-- Text follows --

My father received an inheritance from that failed company and, in 1969, started developing an architecture and construction company, but he never raised us, the four siblings, to be part of the company. When my father fell ill, he said "okay kids, it's your turn now." I had always had a career outside the business, but I think that situation called on the siblings to get together.

Ibarreche: Do you think that was good or bad for you? 

Torres Dromgold: At the time I felt it was bad as I was not an architect or an engineer, so it involved a lot of soul searching as to what my role should be. Now I work full-time heading up the family office.

Ibarreche: Outside experience is very good when you go into the family business because you have a different

Andrés, you mentioned that for family members to be in the business you need at least two languages and a Master's Degree. Are you training your children to become experts in specific areas so they have the option to be in the business? 

von Fedak: No, they will have to make that decision. I will familiarise them with the business and what they are going to receive from us. I will teach them to be proud of what their grandfather started.

We have family meetings in which the grandfather tells them where they came from and what they went through to get that business. I would like them to work in the business but I don't want them to feel obliged to work in the business.

I want my children to have four languages by the time they are 18 years old. They already have two. Now they will start learning the third one, and so that's part of the
selection processes already accomplished.
They are at high school in Germany and I want them to finish so that they will learn German and then go on to university in the US.
From there they will have to work outside the family business, because it is a condition of the family protocol. The other problem is how do you make it easy for them to exit the business? How do you arrange it so they can leave with a fair price?
Also, we have five branches of the family, and our father wants each branch to have one representative on our family council. But let's say my daughter wants to sell her shares and my son is not interested in buying them or anyone else in the family. So who is this third person to represent my son at the board?

Ibarreche: One of the things that has worked in some environments, especially in the US, but I don't think it could work in Latin America, is basically you seperate the business from the family, as if it were an IPO. You don't make it a family business. If it's a family decision, then feelings are going to be hurt. Then you get somebody else to make the decision for you.

-- Text concluded --

> _Work item 1_:
List every place name mentioned in the interview on family businesses.
> _Work item 2_:
Carry on the interview on family businesses from the point where it stops.

-- Supplied material follows --

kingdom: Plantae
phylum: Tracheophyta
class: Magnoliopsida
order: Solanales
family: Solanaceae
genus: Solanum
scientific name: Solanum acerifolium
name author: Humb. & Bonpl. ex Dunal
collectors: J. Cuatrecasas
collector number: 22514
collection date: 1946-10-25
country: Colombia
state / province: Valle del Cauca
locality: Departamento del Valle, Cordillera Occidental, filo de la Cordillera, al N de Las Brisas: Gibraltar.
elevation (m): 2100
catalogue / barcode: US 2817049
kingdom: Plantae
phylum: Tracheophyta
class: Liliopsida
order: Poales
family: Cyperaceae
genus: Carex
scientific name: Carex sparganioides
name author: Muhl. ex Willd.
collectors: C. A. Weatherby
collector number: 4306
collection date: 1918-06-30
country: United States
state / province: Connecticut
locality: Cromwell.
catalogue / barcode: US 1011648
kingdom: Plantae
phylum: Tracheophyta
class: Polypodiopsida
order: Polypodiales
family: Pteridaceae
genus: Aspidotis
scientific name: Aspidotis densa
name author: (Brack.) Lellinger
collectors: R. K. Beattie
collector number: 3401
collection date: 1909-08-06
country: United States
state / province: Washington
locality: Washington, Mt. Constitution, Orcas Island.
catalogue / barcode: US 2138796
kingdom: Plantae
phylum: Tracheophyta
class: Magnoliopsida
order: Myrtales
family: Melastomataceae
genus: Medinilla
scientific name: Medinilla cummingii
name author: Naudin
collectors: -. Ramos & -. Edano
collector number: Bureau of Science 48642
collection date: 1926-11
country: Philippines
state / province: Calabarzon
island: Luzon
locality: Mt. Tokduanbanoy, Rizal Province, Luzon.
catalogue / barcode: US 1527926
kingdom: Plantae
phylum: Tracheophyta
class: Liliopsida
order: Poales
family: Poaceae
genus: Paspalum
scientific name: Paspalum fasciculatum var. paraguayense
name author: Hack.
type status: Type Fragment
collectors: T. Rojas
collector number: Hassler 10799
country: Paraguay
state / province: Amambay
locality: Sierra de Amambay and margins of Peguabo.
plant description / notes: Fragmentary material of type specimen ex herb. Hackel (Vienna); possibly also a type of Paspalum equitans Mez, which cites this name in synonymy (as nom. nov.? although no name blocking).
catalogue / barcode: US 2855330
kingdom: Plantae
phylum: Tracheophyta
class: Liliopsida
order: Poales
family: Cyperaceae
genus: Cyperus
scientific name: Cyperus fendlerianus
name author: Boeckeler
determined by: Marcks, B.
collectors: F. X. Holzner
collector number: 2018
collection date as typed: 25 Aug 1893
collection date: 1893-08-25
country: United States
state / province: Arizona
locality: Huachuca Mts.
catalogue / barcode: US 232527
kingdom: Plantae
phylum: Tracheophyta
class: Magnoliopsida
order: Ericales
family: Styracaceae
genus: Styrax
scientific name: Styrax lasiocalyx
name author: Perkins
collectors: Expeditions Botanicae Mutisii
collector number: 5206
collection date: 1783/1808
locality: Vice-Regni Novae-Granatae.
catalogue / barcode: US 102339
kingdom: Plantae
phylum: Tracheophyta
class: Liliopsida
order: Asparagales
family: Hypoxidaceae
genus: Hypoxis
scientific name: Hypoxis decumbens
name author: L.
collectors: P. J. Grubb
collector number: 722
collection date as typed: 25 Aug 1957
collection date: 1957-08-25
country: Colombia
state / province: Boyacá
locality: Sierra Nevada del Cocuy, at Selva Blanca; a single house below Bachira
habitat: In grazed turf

-- Supplied material concluded --

> _Answer 1_:
Germany, the US, Latin America

> _Answer 2_:
You can have three approaches. You can have asset value; you can have opportunity value or future value; and you can have cash-flow. In the example you have given, we have the additional hinderance of the negotiation process, which is what is going to happen with the environment and with the business.

How are you dealing with the rise in family shareholders and what role does globalisation play in your plans?

C Hellmund: The business we have today cannot support the three of us. Even I'm taking a cut in my income. Carlos Jr is the one who is actually holding the fort. That doesn't make me very happy but doesn't make him happy either because it's not enough. So this is definitely a concern. Ricardo likes entrepreneurship. In the US you can be very successful as an entrepreneur, but in Venezuela it's not so easy.

von Fedak: We have already done our third strategic plan and I feel very comfortable with it because I believe we are now on the right track.
We realised that there are lots of industries in which it's impossible to be number one because you're not going to beat a large multinational brand. So then we decided to expand globally, which was much more important than being number one in our country or industry.
And the more you get to know your strategic plan and the more you know your market, you will discover opportunities and you will be able to start new businesses which may not be related to the business you are in now, but the procedure is very similar.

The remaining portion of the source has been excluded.